Outro ponto central diz respeito à presença de terceiros durante o exame pericial. A norma estabelece que profissionais não médicos, parentes, amigos ou acompanhantes do periciado/periciando só podem participar mediante autorização prévia, formal e escrita do médico perito responsável. Com isso, o direito da parte se limita a ser assistida por um assistente técnico médico. Não há prerrogativa legal para que advogados participem do exame no consultório médico — a decisão é exclusivamente do perito, que deve resguardar o sigilo, a ética e a validade técnica do procedimento.

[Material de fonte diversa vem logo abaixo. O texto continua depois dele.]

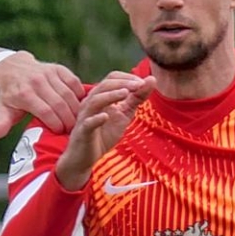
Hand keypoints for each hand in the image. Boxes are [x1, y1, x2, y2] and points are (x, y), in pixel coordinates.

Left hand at [0, 53, 81, 138]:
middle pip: (59, 104)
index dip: (56, 124)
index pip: (45, 112)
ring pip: (69, 94)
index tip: (60, 133)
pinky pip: (74, 82)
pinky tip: (80, 105)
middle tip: (72, 130)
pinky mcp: (58, 68)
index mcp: (24, 94)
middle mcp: (37, 82)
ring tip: (78, 120)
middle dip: (68, 120)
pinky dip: (80, 94)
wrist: (12, 68)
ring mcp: (48, 73)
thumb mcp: (3, 110)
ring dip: (77, 109)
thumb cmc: (10, 95)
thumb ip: (0, 125)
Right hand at [55, 72, 150, 190]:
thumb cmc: (103, 134)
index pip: (111, 78)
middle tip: (138, 85)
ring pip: (94, 101)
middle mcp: (90, 103)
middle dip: (122, 83)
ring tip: (125, 94)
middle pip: (103, 85)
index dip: (127, 77)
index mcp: (100, 97)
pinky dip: (96, 118)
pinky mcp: (82, 132)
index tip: (143, 83)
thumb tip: (152, 79)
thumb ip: (137, 98)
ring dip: (110, 95)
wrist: (84, 158)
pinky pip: (88, 123)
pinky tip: (106, 116)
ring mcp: (85, 117)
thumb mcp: (124, 114)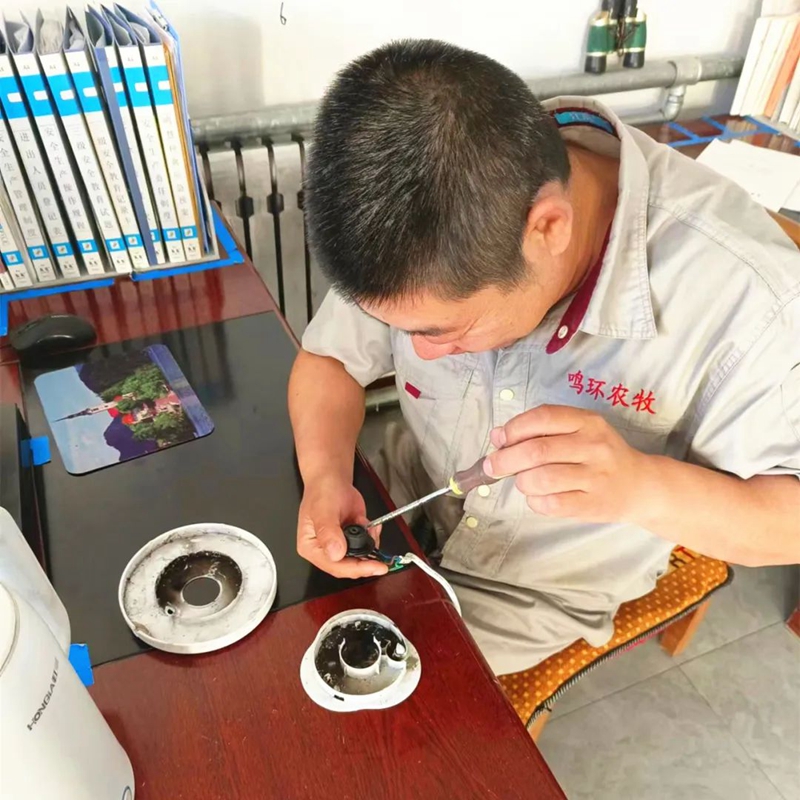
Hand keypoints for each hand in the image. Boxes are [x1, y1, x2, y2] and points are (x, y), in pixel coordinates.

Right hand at [296, 477, 387, 578]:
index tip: (374, 567)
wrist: (332, 479)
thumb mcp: (324, 510)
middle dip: (366, 560)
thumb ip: (329, 532)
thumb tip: (336, 553)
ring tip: (371, 528)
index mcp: (311, 547)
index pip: (334, 566)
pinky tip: (371, 525)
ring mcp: (339, 545)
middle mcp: (324, 550)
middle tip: (382, 558)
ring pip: (360, 558)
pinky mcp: (351, 539)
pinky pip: (366, 546)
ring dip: (371, 545)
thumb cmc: (322, 491)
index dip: (355, 569)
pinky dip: (373, 537)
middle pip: (348, 566)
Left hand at [485, 405, 652, 522]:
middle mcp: (594, 446)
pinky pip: (551, 504)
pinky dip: (535, 501)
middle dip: (505, 459)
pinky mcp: (593, 504)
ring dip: (521, 481)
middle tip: (493, 466)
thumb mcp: (578, 432)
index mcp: (587, 422)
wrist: (641, 485)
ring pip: (541, 479)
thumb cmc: (599, 456)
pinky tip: (537, 497)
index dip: (513, 429)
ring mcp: (596, 476)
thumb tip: (497, 436)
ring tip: (523, 481)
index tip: (499, 439)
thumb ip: (539, 430)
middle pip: (536, 451)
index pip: (542, 417)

Importante destacar que o médico perito não pode ser constrangido ou pressionado a permitir a presença de advogados no ambiente clínico. A autonomia profissional é protegida pela resolução e pela legislação vigente, e qualquer tentativa de interferência externa pode comprometer a neutralidade e a segurança do ato médico pericial. O perito tem o direito de recusar essa presença, desde que fundamentado tecnicamente, e deve ser respeitado em sua decisão.
A resolução também organiza os diferentes tipos de perícia — judicial, administrativa, previdenciária, médico-legal e forense — e define os papéis e responsabilidades dos peritos médicos oficiais, nomeados e assistentes técnicos. Além disso, reafirma os direitos e deveres desses profissionais, assegurando autonomia técnica, ética e funcional em todas as etapas, inclusive no uso de recursos tecnológicos para avaliações remotas.
Sobre a telemedicina, a norma delimita com precisão os casos em que pode ser aplicada na perícia médica. Está autorizada para análises documentais e situações específicas já previamente atestadas, desde que não envolvam avaliação de danos pessoais, aptidão laborativa ou diagnóstico presencial. Em exames que demandam observação direta do paciente, a modalidade presencial continua obrigatória. Isso evita que limitações tecnológicas comprometam a profundidade técnica da avaliação.
A realização de perícias remotas exige uma estrutura específica, como salas equipadas com câmeras, conectividade robusta, isolamento acústico e plataformas certificadas para segurança digital. O médico perito deve ser capacitado sobre os recursos utilizados, e o consentimento informado do periciado/periciando precisa ser formalizado.
Além disso, a norma revoga disposições anteriores, como as Resoluções CFM nº 1.497/1998 e nº 2.325/2022, atualizando parâmetros éticos e operacionais. Seu alinhamento com leis recentes, como a Lei nº 14.724/2023, reforça o papel do CFM como agente regulador e protetor da atuação médica legítima frente aos desafios contemporâneos, entre eles a escassez de peritos em algumas regiões do país.
Para os profissionais que atuam na saúde e segurança do trabalho, a Resolução CFM nº 2.430/2025 não é apenas um instrumento regulatório — ela é uma diretriz ética, científica e judicial que valoriza a atuação médica especializada. Seu impacto fortalece garante segurança técnica à prova pericial e contribui diretamente para a efetividade e justiça no ambiente laboral brasileiro.